----- Source material -----
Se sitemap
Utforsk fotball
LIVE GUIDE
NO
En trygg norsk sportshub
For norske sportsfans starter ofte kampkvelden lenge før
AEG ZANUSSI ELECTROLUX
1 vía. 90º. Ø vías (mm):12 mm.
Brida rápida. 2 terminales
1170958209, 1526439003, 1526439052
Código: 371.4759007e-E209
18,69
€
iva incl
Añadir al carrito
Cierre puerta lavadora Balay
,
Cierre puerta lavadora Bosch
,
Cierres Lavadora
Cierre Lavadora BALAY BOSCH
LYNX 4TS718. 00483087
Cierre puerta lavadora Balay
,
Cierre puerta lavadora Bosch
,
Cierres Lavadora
-----
----- Source material -----
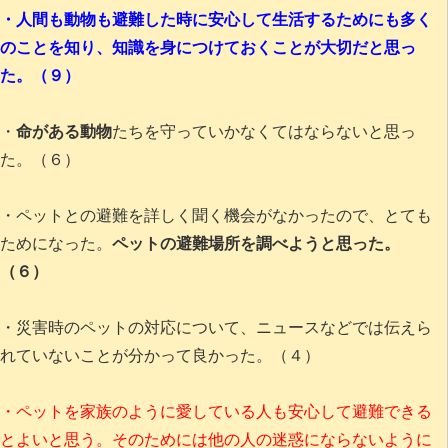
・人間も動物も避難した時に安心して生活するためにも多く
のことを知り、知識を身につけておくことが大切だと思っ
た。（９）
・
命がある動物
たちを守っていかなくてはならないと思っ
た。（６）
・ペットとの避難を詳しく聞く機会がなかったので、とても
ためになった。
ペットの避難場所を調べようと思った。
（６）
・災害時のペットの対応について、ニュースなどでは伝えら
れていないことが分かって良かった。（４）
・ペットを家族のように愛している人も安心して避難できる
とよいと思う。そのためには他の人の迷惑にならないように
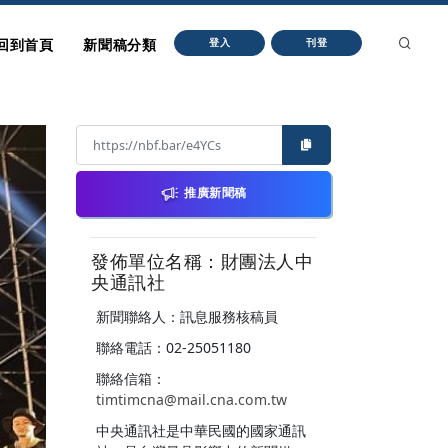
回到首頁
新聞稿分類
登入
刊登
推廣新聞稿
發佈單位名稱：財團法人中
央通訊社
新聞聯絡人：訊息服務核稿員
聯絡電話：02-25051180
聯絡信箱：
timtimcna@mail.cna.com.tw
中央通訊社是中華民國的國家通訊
-----
----- Source material -----
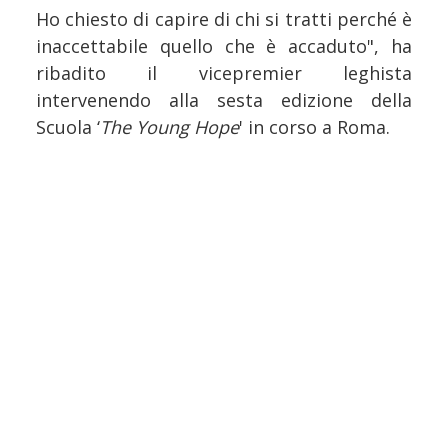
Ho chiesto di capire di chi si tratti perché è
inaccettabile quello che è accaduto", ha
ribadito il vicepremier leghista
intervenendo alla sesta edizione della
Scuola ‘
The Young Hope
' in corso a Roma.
-----
What to do: Format the passage that starts with the line containing "Ho chiesto di" and ends with the line containing "corso a Roma." as a Markdown table with the columns Number and Line. Number each line in order and skip any blank lines.

Expected output:
| Number | Line |
|---|---|
| 1 | Ho chiesto di capire di chi si tratti perché è |
| 2 | inaccettabile quello che è accaduto", ha |
| 3 | ribadito il vicepremier leghista |
| 4 | intervenendo alla sesta edizione della |
| 5 | Scuola ‘ |
| 6 | The Young Hope |
| 7 | ' in corso a Roma. |